Just today, the mainpage stopped loading when I use Mozilla Firefox. It's worked great before, but now I just get a blank white page, so I'm posting this using Internet Exploder, which seems to work fine. Anyone have any ideas? Anybody else seeing this?


----------



## Morrus (Apr 29, 2004)

Yup!

http://www.enworld.org/forums/search.php?searchid=18240


----------



## Mark (Apr 29, 2004)

Or for those without search capabilities...

http://www.enworld.org/forums/showthread.php?t=86577

http://www.enworld.org/forums/showthread.php?t=83104

http://www.enworld.org/forums/showthread.php?t=80950

http://www.enworld.org/forums/showthread.php?t=80094

http://www.enworld.org/forums/showthread.php?t=78305

http://www.enworld.org/forums/showthread.php?t=78142

http://www.enworld.org/forums/showthread.php?t=78899

http://www.enworld.org/forums/showthread.php?t=78672

http://www.enworld.org/forums/showthread.php?t=78135


----------



## Setanta (Apr 29, 2004)

Huh, OK. It's been working fine, and I haven't added any extensions or what not, but that's cool.
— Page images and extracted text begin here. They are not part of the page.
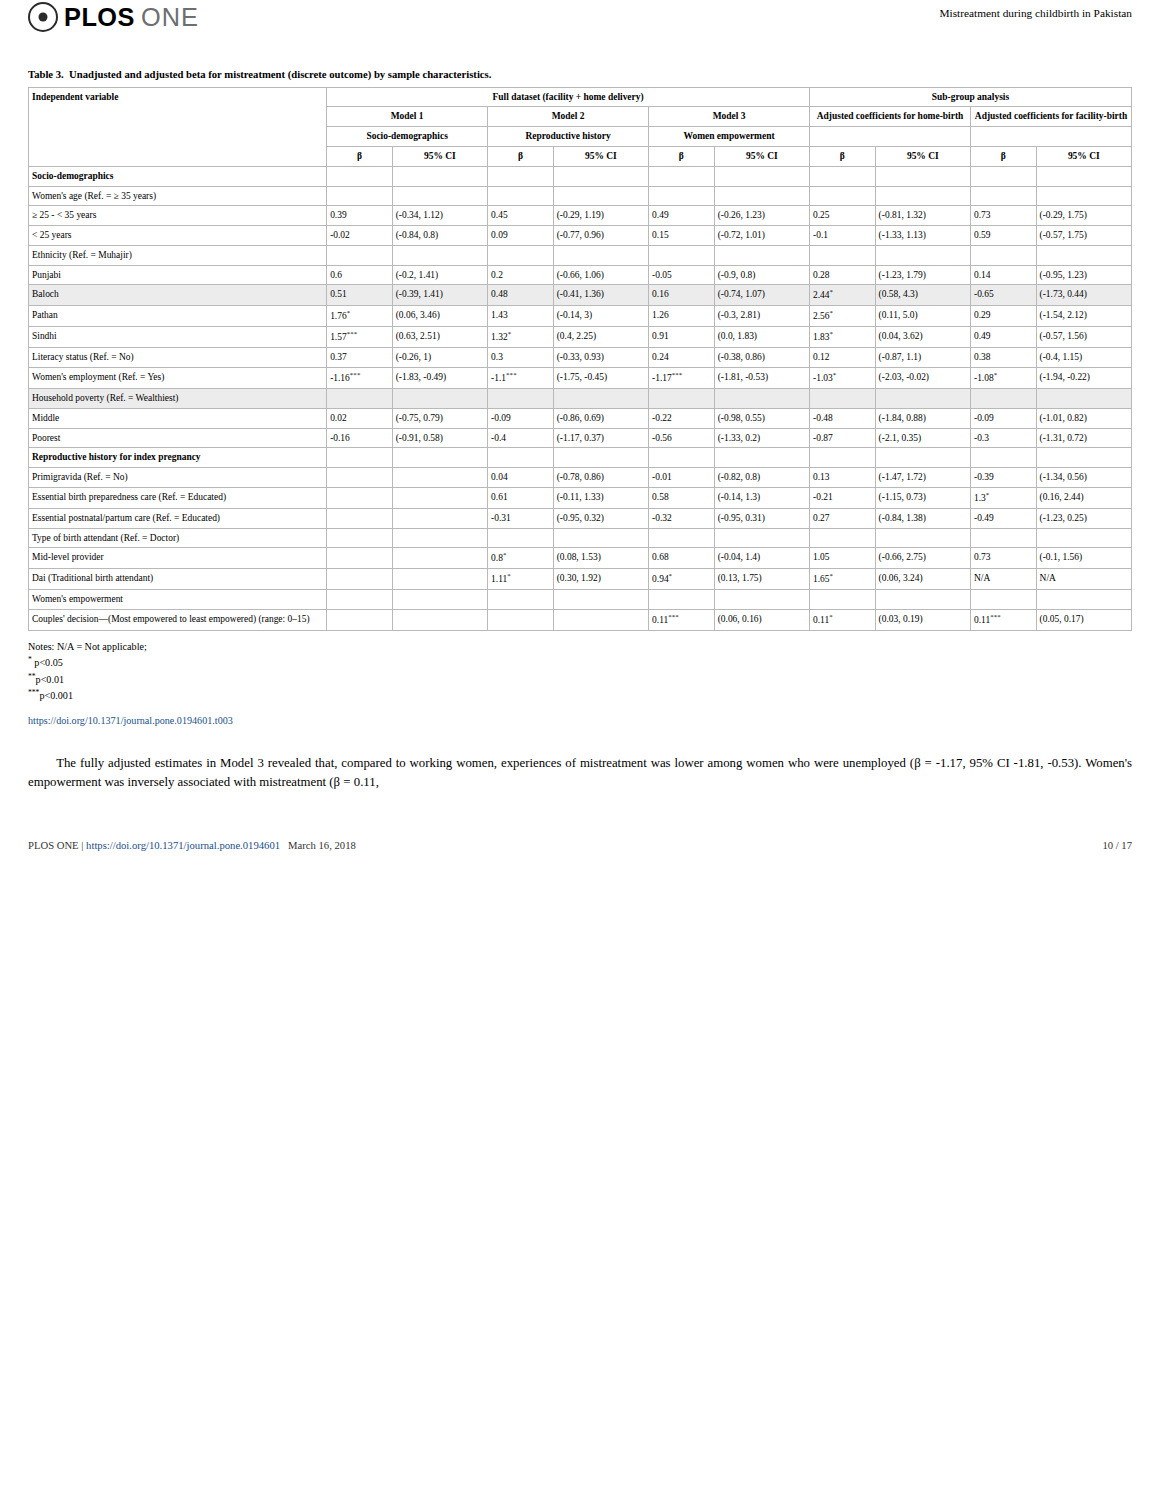PLOS ONE
Mistreatment during childbirth in Pakistan
Table 3. Unadjusted and adjusted beta for mistreatment (discrete outcome) by sample characteristics.
| Independent variable | Full dataset (facility + home delivery) | Sub-group analysis |
| --- | --- | --- |
| Model 1 | Model 2 | Model 3 | Adjusted coefficients for home-birth | Adjusted coefficients for facility-birth |
| Socio-demographics | Reproductive history | Women empowerment | | |
| β | 95% CI | β | 95% CI | β | 95% CI | β | 95% CI | β | 95% CI |
| Socio-demographics | | | | | | | | | | |
| Women's age (Ref. = ≥ 35 years) | | | | | | | | | | |
| ≥ 25 - < 35 years | 0.39 | (-0.34, 1.12) | 0.45 | (-0.29, 1.19) | 0.49 | (-0.26, 1.23) | 0.25 | (-0.81, 1.32) | 0.73 | (-0.29, 1.75) |
| < 25 years | -0.02 | (-0.84, 0.8) | 0.09 | (-0.77, 0.96) | 0.15 | (-0.72, 1.01) | -0.1 | (-1.33, 1.13) | 0.59 | (-0.57, 1.75) |
| Ethnicity (Ref. = Muhajir) | | | | | | | | | | |
| Punjabi | 0.6 | (-0.2, 1.41) | 0.2 | (-0.66, 1.06) | -0.05 | (-0.9, 0.8) | 0.28 | (-1.23, 1.79) | 0.14 | (-0.95, 1.23) |
| Baloch | 0.51 | (-0.39, 1.41) | 0.48 | (-0.41, 1.36) | 0.16 | (-0.74, 1.07) | 2.44 * | (0.58, 4.3) | -0.65 | (-1.73, 0.44) |
| Pathan | 1.76 * | (0.06, 3.46) | 1.43 | (-0.14, 3) | 1.26 | (-0.3, 2.81) | 2.56 * | (0.11, 5.0) | 0.29 | (-1.54, 2.12) |
| Sindhi | 1.57 *** | (0.63, 2.51) | 1.32 * | (0.4, 2.25) | 0.91 | (0.0, 1.83) | 1.83 * | (0.04, 3.62) | 0.49 | (-0.57, 1.56) |
| Literacy status (Ref. = No) | 0.37 | (-0.26, 1) | 0.3 | (-0.33, 0.93) | 0.24 | (-0.38, 0.86) | 0.12 | (-0.87, 1.1) | 0.38 | (-0.4, 1.15) |
| Women's employment (Ref. = Yes) | -1.16 *** | (-1.83, -0.49) | -1.1 *** | (-1.75, -0.45) | -1.17 *** | (-1.81, -0.53) | -1.03 * | (-2.03, -0.02) | -1.08 * | (-1.94, -0.22) |
| Household poverty (Ref. = Wealthiest) | | | | | | | | | | |
| Middle | 0.02 | (-0.75, 0.79) | -0.09 | (-0.86, 0.69) | -0.22 | (-0.98, 0.55) | -0.48 | (-1.84, 0.88) | -0.09 | (-1.01, 0.82) |
| Poorest | -0.16 | (-0.91, 0.58) | -0.4 | (-1.17, 0.37) | -0.56 | (-1.33, 0.2) | -0.87 | (-2.1, 0.35) | -0.3 | (-1.31, 0.72) |
| Reproductive history for index pregnancy | | | | | | | | | | |
| Primigravida (Ref. = No) | | | 0.04 | (-0.78, 0.86) | -0.01 | (-0.82, 0.8) | 0.13 | (-1.47, 1.72) | -0.39 | (-1.34, 0.56) |
| Essential birth preparedness care (Ref. = Educated) | | | 0.61 | (-0.11, 1.33) | 0.58 | (-0.14, 1.3) | -0.21 | (-1.15, 0.73) | 1.3 * | (0.16, 2.44) |
| Essential postnatal/partum care (Ref. = Educated) | | | -0.31 | (-0.95, 0.32) | -0.32 | (-0.95, 0.31) | 0.27 | (-0.84, 1.38) | -0.49 | (-1.23, 0.25) |
| Type of birth attendant (Ref. = Doctor) | | | | | | | | | | |
| Mid-level provider | | | 0.8 * | (0.08, 1.53) | 0.68 | (-0.04, 1.4) | 1.05 | (-0.66, 2.75) | 0.73 | (-0.1, 1.56) |
| Dai (Traditional birth attendant) | | | 1.11 * | (0.30, 1.92) | 0.94 * | (0.13, 1.75) | 1.65 * | (0.06, 3.24) | N/A | N/A |
| Women's empowerment | | | | | | | | | | |
| Couples' decision—(Most empowered to least empowered) (range: 0–15) | | | | | 0.11 *** | (0.06, 0.16) | 0.11 * | (0.03, 0.19) | 0.11 *** | (0.05, 0.17) |
Notes: N/A = Not applicable;
* p<0.05
**p<0.01
***p<0.001
https://doi.org/10.1371/journal.pone.0194601.t003
The fully adjusted estimates in Model 3 revealed that, compared to working women, experiences of mistreatment was lower among women who were unemployed (β = -1.17, 95% CI -1.81, -0.53). Women's empowerment was inversely associated with mistreatment (β = 0.11,
PLOS ONE | https://doi.org/10.1371/journal.pone.0194601 March 16, 2018
10 / 17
I guess I'll have to load up regular Mozilla. Thanks for the help


----------



## Setanta (Apr 30, 2004)

Firefox is working for me again. Weird. I'm glad, because reading these message boards is much more pleasant with a tabbed browser. 
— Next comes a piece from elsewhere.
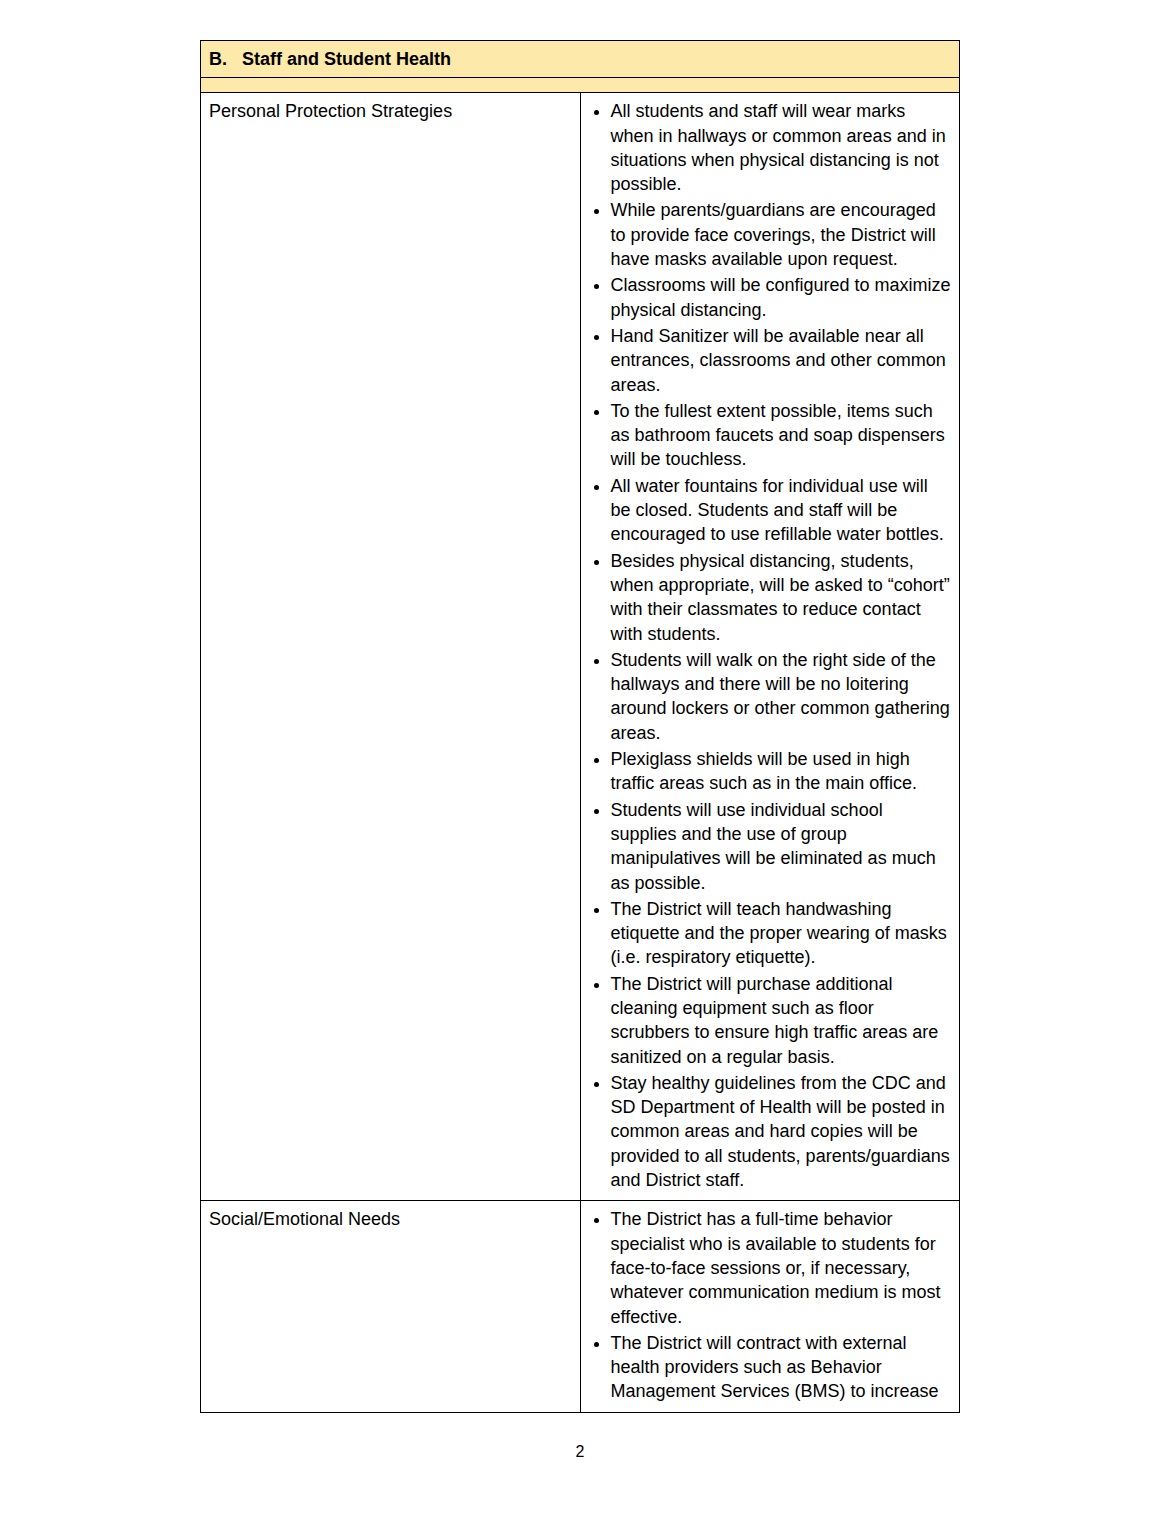| B. Staff and Student Health |
| --- |
| Personal Protection Strategies | All students and staff will wear marks when in hallways or common areas and in situations when physical distancing is not possible. While parents/guardians are encouraged to provide face coverings, the District will have masks available upon request. Classrooms will be configured to maximize physical distancing. Hand Sanitizer will be available near all entrances, classrooms and other common areas. To the fullest extent possible, items such as bathroom faucets and soap dispensers will be touchless. All water fountains for individual use will be closed. Students and staff will be encouraged to use refillable water bottles. Besides physical distancing, students, when appropriate, will be asked to “cohort” with their classmates to reduce contact with students. Students will walk on the right side of the hallways and there will be no loitering around lockers or other common gathering areas. Plexiglass shields will be used in high traffic areas such as in the main office. Students will use individual school supplies and the use of group manipulatives will be eliminated as much as possible. The District will teach handwashing etiquette and the proper wearing of masks (i.e. respiratory etiquette). The District will purchase additional cleaning equipment such as floor scrubbers to ensure high traffic areas are sanitized on a regular basis. Stay healthy guidelines from the CDC and SD Department of Health will be posted in common areas and hard copies will be provided to all students, parents/guardians and District staff. |
| Social/Emotional Needs | The District has a full-time behavior specialist who is available to students for face-to-face sessions or, if necessary, whatever communication medium is most effective. The District will contract with external health providers such as Behavior Management Services (BMS) to increase |
2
Does anyone have another tabbed browser they can recommend that works more consistently here? I tried Opera a couple years ago and wasn't impressed, but it's been a while.


----------



## Zappo (Apr 30, 2004)

I use the latest Netscape, and all features work like a charm.


----------



## omokage (Apr 30, 2004)

I've never had any problems with Firefox. If EN World ever had trouble loading, I wait a few minutes and try again. It's generally due to traffic overload.


----------



## Setanta (May 3, 2004)

omokage said:
			
		

> I've never had any problems with Firefox. If EN World ever had trouble loading, I wait a few minutes and try again. It's generally due to traffic overload.
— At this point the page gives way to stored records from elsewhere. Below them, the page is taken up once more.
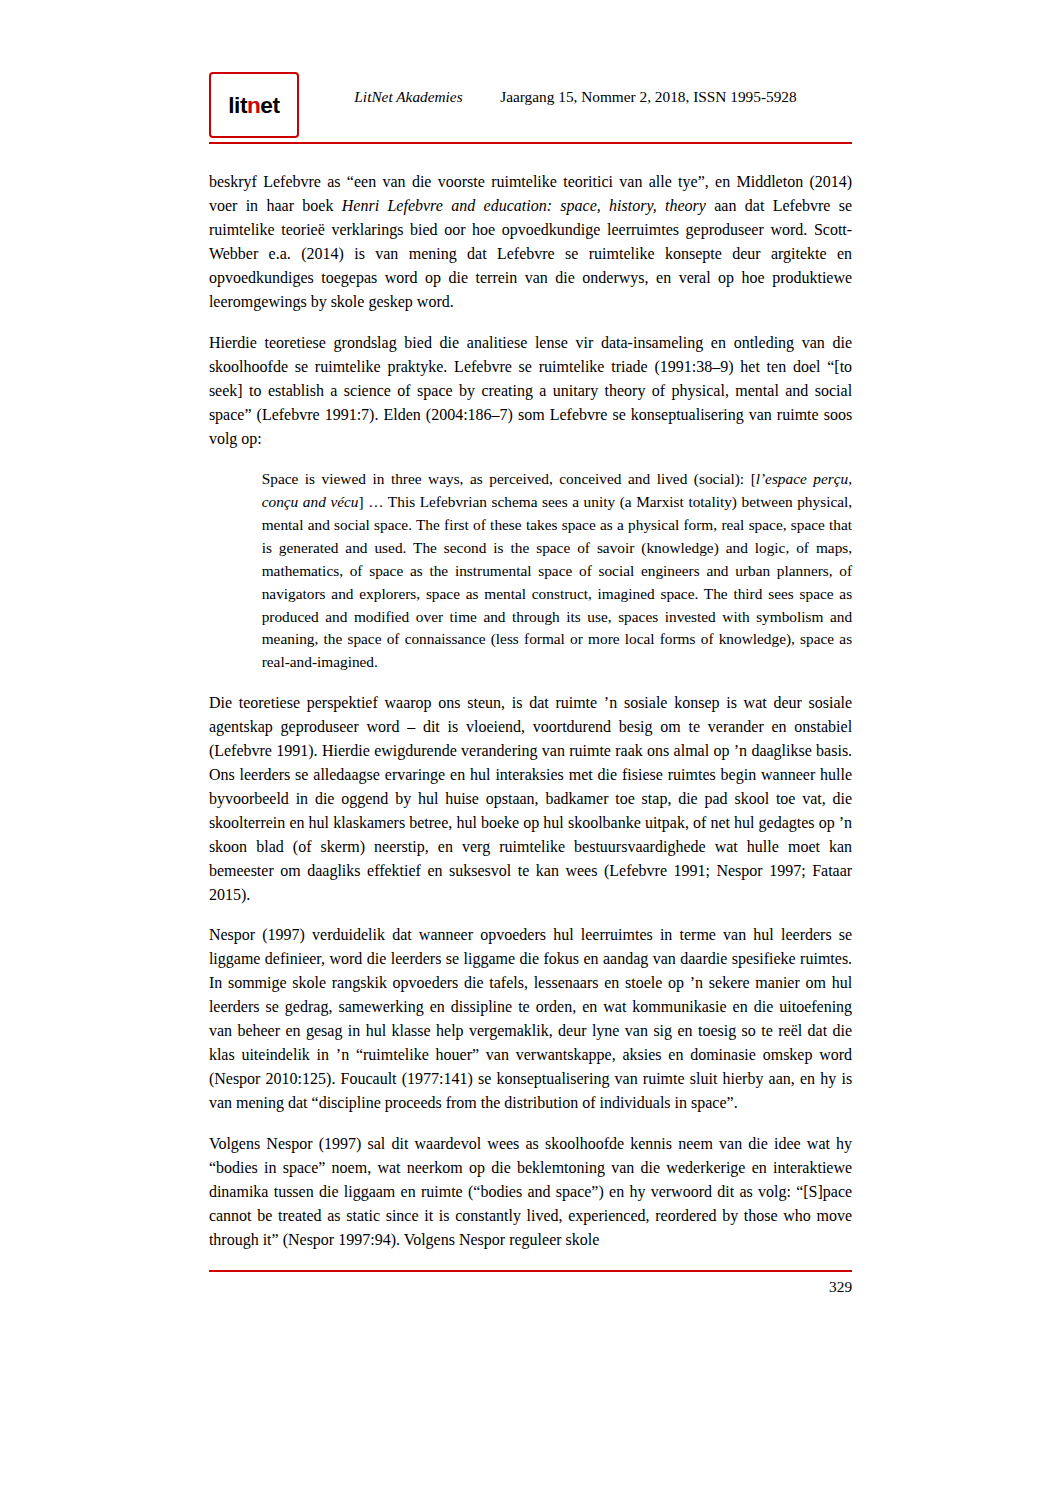litnet
LitNet Akademies Jaargang 15, Nommer 2, 2018, ISSN 1995-5928
beskryf Lefebvre as “een van die voorste ruimtelike teoritici van alle tye”, en Middleton (2014) voer in haar boek Henri Lefebvre and education: space, history, theory aan dat Lefebvre se ruimtelike teorieë verklarings bied oor hoe opvoedkundige leerruimtes geproduseer word. Scott-Webber e.a. (2014) is van mening dat Lefebvre se ruimtelike konsepte deur argitekte en opvoedkundiges toegepas word op die terrein van die onderwys, en veral op hoe produktiewe leeromgewings by skole geskep word.
Hierdie teoretiese grondslag bied die analitiese lense vir data-insameling en ontleding van die skoolhoofde se ruimtelike praktyke. Lefebvre se ruimtelike triade (1991:38–9) het ten doel “[to seek] to establish a science of space by creating a unitary theory of physical, mental and social space” (Lefebvre 1991:7). Elden (2004:186–7) som Lefebvre se konseptualisering van ruimte soos volg op:
Space is viewed in three ways, as perceived, conceived and lived (social): [l’espace perçu, conçu and vécu] … This Lefebvrian schema sees a unity (a Marxist totality) between physical, mental and social space. The first of these takes space as a physical form, real space, space that is generated and used. The second is the space of savoir (knowledge) and logic, of maps, mathematics, of space as the instrumental space of social engineers and urban planners, of navigators and explorers, space as mental construct, imagined space. The third sees space as produced and modified over time and through its use, spaces invested with symbolism and meaning, the space of connaissance (less formal or more local forms of knowledge), space as real-and-imagined.
Die teoretiese perspektief waarop ons steun, is dat ruimte ’n sosiale konsep is wat deur sosiale agentskap geproduseer word – dit is vloeiend, voortdurend besig om te verander en onstabiel (Lefebvre 1991). Hierdie ewigdurende verandering van ruimte raak ons almal op ’n daaglikse basis. Ons leerders se alledaagse ervaringe en hul interaksies met die fisiese ruimtes begin wanneer hulle byvoorbeeld in die oggend by hul huise opstaan, badkamer toe stap, die pad skool toe vat, die skoolterrein en hul klaskamers betree, hul boeke op hul skoolbanke uitpak, of net hul gedagtes op ’n skoon blad (of skerm) neerstip, en verg ruimtelike bestuursvaardighede wat hulle moet kan bemeester om daagliks effektief en suksesvol te kan wees (Lefebvre 1991; Nespor 1997; Fataar 2015).
Nespor (1997) verduidelik dat wanneer opvoeders hul leerruimtes in terme van hul leerders se liggame definieer, word die leerders se liggame die fokus en aandag van daardie spesifieke ruimtes. In sommige skole rangskik opvoeders die tafels, lessenaars en stoele op ’n sekere manier om hul leerders se gedrag, samewerking en dissipline te orden, en wat kommunikasie en die uitoefening van beheer en gesag in hul klasse help vergemaklik, deur lyne van sig en toesig so te reël dat die klas uiteindelik in ’n “ruimtelike houer” van verwantskappe, aksies en dominasie omskep word (Nespor 2010:125). Foucault (1977:141) se konseptualisering van ruimte sluit hierby aan, en hy is van mening dat “discipline proceeds from the distribution of individuals in space”.
Volgens Nespor (1997) sal dit waardevol wees as skoolhoofde kennis neem van die idee wat hy “bodies in space” noem, wat neerkom op die beklemtoning van die wederkerige en interaktiewe dinamika tussen die liggaam en ruimte (“bodies and space”) en hy verwoord dit as volg: “[S]pace cannot be treated as static since it is constantly lived, experienced, reordered by those who move through it” (Nespor 1997:94). Volgens Nespor reguleer skole
329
Huh. That's interesting. When I started this thread, I hadn't been able to bring up the main page all day with Firefox, but it worked fine in IE. I would just leave a tab trying to connect, and it would eventually load a blank page and then act like it was done. Anyway, it works now. 

BTW, are you using Firefox on Win32 or another OS? I'm using my work computer which is unfortuantely Win32.


----------



## Heretic Apostate (May 3, 2004)

I've never been able to get used to Mozilla.  With all the flaws of Internet Explorer, I'm just used to it, so I just accept it and move on.

Still, Mozilla is a small program, so no harm to keep it on my hard drive...


----------



## Setanta (May 3, 2004)

Heretic Apostate said:
			
		

> I've never been able to get used to Mozilla.  With all the flaws of Internet Explorer, I'm just used to it, so I just accept it and move on.
> 
> Still, Mozilla is a small program, so no harm to keep it on my hard drive...



I think Firefox really shines with a three button mouse. If I'm looking at something like the general forum, I just middle click on all the threads that look interesting, and they start opening up as tabs in the background as I keep looking for more threads. I feel like it makes reading these forums much more efficient.


----------



## omokage (May 4, 2004)

I use Firefox on Win2k at work, and WinXP and Linux at home.
I've been using Mozilla since the 1.0 release and have never had trouble with the site due to browser issues.


----------